Une analyse par région montre une forte baisse du taux de fumeurs en Ile-de-France et en Normandie. Les meilleurs élèves sont l’Ile-de-France et les Pays de la Loire, avec une prévalence de fumeurs respective à 21,3 % et 23 %, loin devant les quatre régions en queue de peloton : les Hauts de France (30,5 %), le Grand Est (30,1 %), l’Occitanie (30,3 %) et la région PACA (32,1 %). « Cette disparité s’explique par les inégalités sociales, mais aussi par des composantes culturelles et peut-être une plus grande facilité d’accès à des produits du tabac moins chers au-delà des frontières », ajoute François Bourdillon. Les inégalités sociales sont le point d’achoppement de la réussite des politiques antitabac depuis plusieurs années. Mais, pour la première fois, le baromètre 2017 enregistre une diminution chez les personnes ayant un diplôme inférieur au bac (de 31,7 % à 29,3 %), celles qui disposent des revenus les moins élevés (de 38,8 % à 34 %), les demandeurs d’emploi (de 49,7 % à 43,5 %) et les étudiants (de 28,3 % à 23,8 %). Des données confirmées par la baisse des ventes de tabac de 10 % au premier trimestre 2018.

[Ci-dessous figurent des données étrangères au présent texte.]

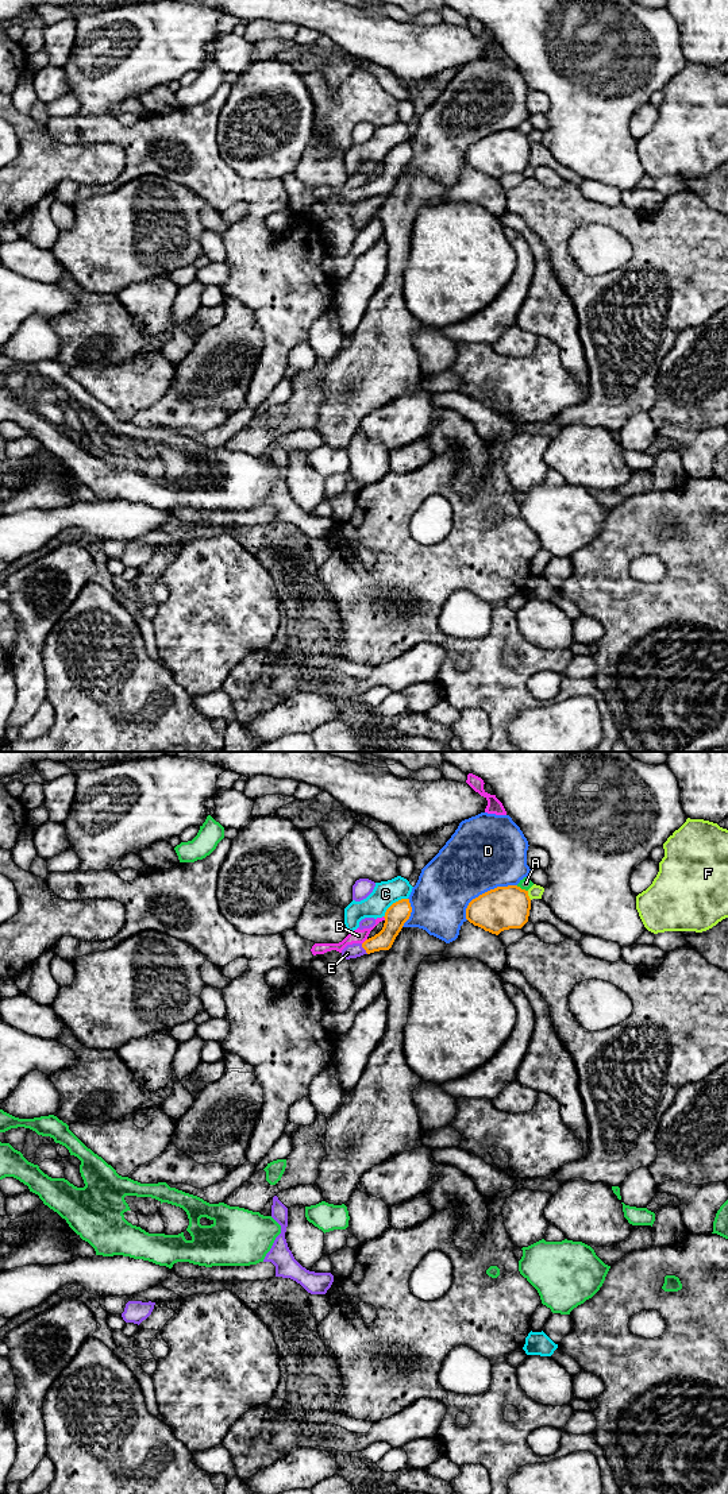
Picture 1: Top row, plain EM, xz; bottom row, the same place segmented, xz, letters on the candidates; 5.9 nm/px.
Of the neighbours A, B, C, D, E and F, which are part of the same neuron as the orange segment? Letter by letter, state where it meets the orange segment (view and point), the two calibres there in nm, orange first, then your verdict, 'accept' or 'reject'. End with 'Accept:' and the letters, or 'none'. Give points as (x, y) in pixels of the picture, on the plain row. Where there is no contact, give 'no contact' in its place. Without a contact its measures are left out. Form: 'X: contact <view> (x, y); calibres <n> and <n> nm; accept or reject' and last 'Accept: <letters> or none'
A: contact xz (520, 132); calibres 260 and 70 nm; reject
B: contact xz (365, 185); calibres 140 and 80 nm; reject
C: contact xz (393, 147); calibres 140 and 150 nm; reject
D: contact xz (485, 136); calibres 260 and 440 nm; reject
E: contact xz (364, 192); calibres 120 and 90 nm; accept
F: contact xz (527, 139); calibres 260 and 80 nm; reject
Accept: E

Des professionnels de santé impliqués
Ces bons résultats restent néanmoins insuffisants. « Ce million de fumeurs en moins en un an est une très bonne nouvelle, mais il faut rappeler qu'il y a encore 13 millions de fumeurs en France et que le tabac entraîne 73 000 décès par an, souligne Philippe Ranty. Un nombre de décès à rapprocher, par exemple, pour en prendre la mesure, des 3 600 morts d'accidents de la route chaque année ». La prévalence de fumeurs quotidiens et occasionnels est de 31,9 % (35,2 % des hommes et 28,7 % des femmes), soit une baisse de 3,2 points. Un niveau trop éloigné de ceux de l’Australie (13 % de fumeurs), des États-Unis (15 %), de la Grande-Bretagne (16 %), de la Belgique, des Pays-Bas et de l’Allemagne (25 %). C’est dans ce cadre que le ministère de la Santé présente son programme national de lutte contre le tabac (PNLT). Il vise notamment à protéger les enfants pour éviter l’entrée dans le tabagisme et à accompagner les fumeurs vers le sevrage.

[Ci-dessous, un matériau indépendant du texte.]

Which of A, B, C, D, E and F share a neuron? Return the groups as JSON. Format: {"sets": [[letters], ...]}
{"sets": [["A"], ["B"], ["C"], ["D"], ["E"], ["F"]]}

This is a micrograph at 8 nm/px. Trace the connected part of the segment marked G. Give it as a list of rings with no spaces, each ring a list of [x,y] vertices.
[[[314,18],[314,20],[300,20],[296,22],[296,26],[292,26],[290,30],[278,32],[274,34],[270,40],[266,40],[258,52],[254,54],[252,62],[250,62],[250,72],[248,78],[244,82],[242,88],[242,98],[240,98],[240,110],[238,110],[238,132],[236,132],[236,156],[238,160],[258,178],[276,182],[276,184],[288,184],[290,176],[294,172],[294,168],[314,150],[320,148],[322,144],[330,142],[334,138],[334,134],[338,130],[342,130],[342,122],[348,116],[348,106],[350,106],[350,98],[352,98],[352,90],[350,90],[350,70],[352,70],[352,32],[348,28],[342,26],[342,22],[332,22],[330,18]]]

Le gouvernement compte à nouveau sur l’implication des professionnels de santé, notamment les médecins généralistes, mais aussi les quelque 800 000 infirmières, sages-femmes, dentistes, masseurs-kinésithérapeutes et médecins du travail qui sont autorisés à prescrire des substituts nicotiniques depuis la loi du 26 janvier 2016. Et sur les pharmaciens… qui eux n’ont toujours pas le droit de prescrire ces substituts et doivent orienter le patient vers un prescripteur pour qu’il puisse bénéficier d’une délivrance sur ordonnance, et donc d’un remboursement.
* Enquête aléatoire représentative de la population des 18-75 ans résidant en France métropolitaine, menée par téléphone de janvier à juillet 2017 auprès de 25 319 personnes.